The tales behind some of these interesting acquisitions will hopefully be told some day, but the researchers at Phylos have a lot of lab work to do in the meantime. Some of the samples being examined are similar to or the same as those used in Hillig’s study — the ancient Chinese seeds and dusty samples from Russia’s Vavilov Institute, for instance — but the overall mass of them is far greater than he had assembled (somewhere around 1,000 to start) with many more to be accumulated over time.
Longtime cannabis activist Don Wirtshafter donated the contents of many antique tincture bottles from his collection, some of which were just as full as they were when removed from pharmacies at the passing of the Marihuana Tax Act in 1937. Other samples continue to flow into Phylos not just from collectors and underground archivists, but also from the general population as word begins to spread and people dig through their cupboards or attics. Holmes says while people are often reluctant to work with a biotech company on a project like this — even the word ‘biotech’ being akin to a swearword to the more countercultural-minded — that sentiment is beginning to change.
“They usually relax once they realize that yeah, we’re trying to make a company that works, but the whole point of it is to help people get the strains they really want and to help people in the future breed absolutely outrageous plants,” Holmes said. “Crazy, delicious smelling, chocolate-orange plants with massive terpene profiles and huge spikes of THCV and CBDV.”
Phylos is working closely with Rob DeSalle, evolutionary systems researcher and a curator at the American Museum of Natural History, to chart out the actual ‘tree’ from the data they collect. The lab’s advisory board is also well staffed with impressively credentialed scientists, who find fresh opportunities in this project to pursue their own examinations of plant biology, evolution and metabolism.
When the research has concluded, some of the more immediate benefits of Phylos’ project will become accessible soon.

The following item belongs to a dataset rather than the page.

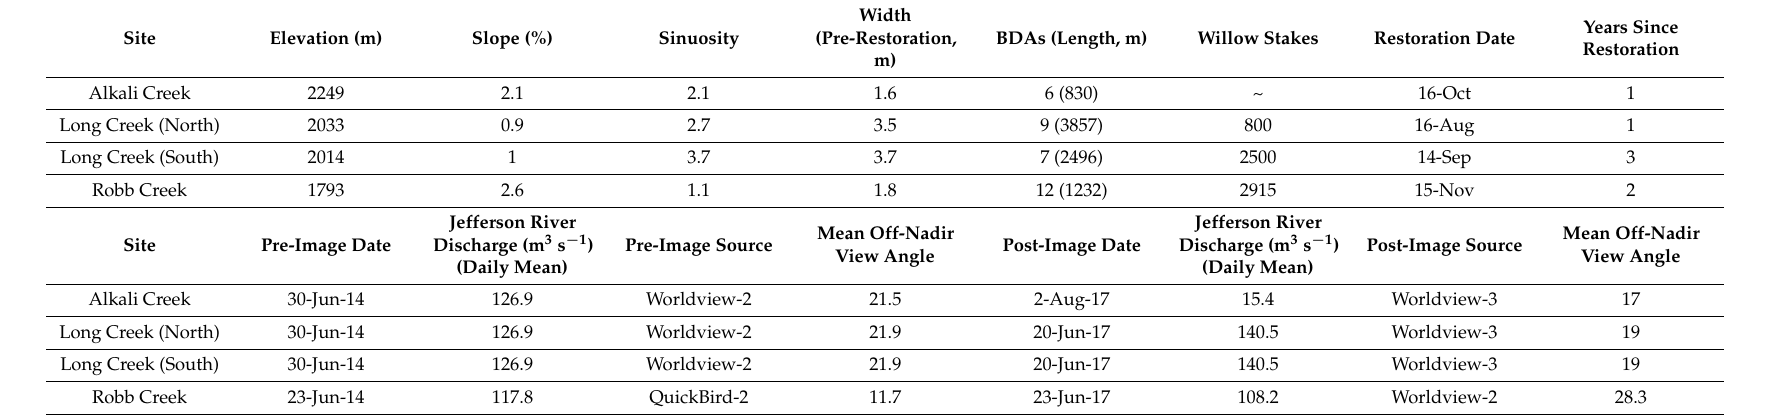
Table 1. Characteristics of the restoration sites and a summary of the restoration activities performed at each site. A list of the high-resolution images representing pre- and post-restoration conditions across the four sites is also shown. Length refers to the stream distance from the most upstream to most downstream beaver dam analog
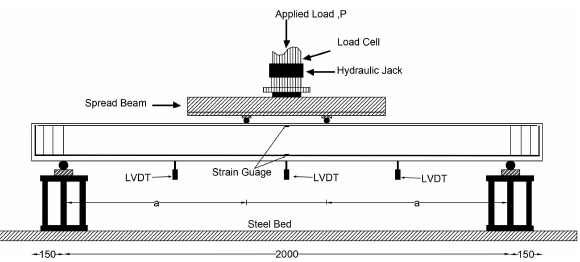
MPa with a corresponding strain equal to 0.055 mm. The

The creation of a strain registry and certification is likely one of the first results, and will go a long way to protecting the ‘intellectual property’ of a strain for the plant’s breeder. Over time, it may also go a long way in helping to remove some of the imposter plants from the general cannabis gene pool as clones become ‘known’ and ‘tagged’ through that registry.
“Humans have pushed this plant really far. But it’s about to get even more amazing,” Holmes said.